=== Records for this task ===
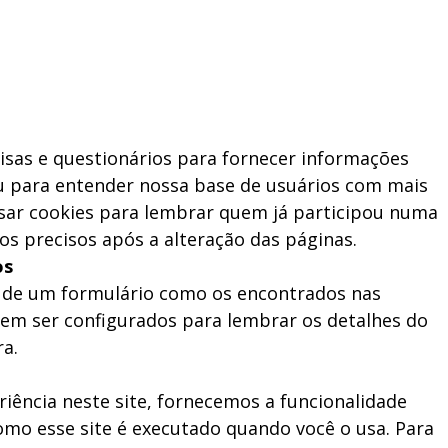
sas e questionários para fornecer informações
ou para entender nossa base de usuários com mais
sar cookies para lembrar quem já participou numa
os precisos após a alteração das páginas.
os
 de um formulário como os encontrados nas
dem ser configurados para lembrar os detalhes do
a.
iência neste site, fornecemos a funcionalidade
como esse site é executado quando você o usa. Para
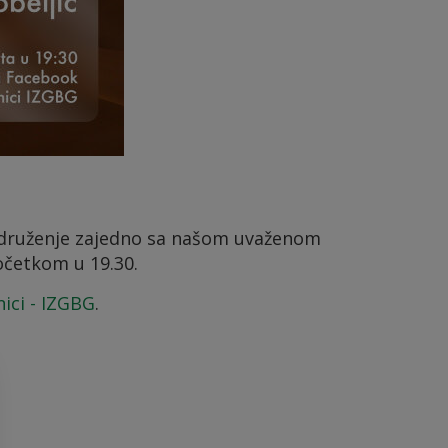
i druženje zajedno sa našom uvaženom
očetkom u 19.30.
ici - IZGBG
.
===
» **What you will do**
In the records above, find each line with the string "lembrar" and list it.

» **Output below**
sar cookies para lembrar quem já participou numa
dem ser configurados para lembrar os detalhes do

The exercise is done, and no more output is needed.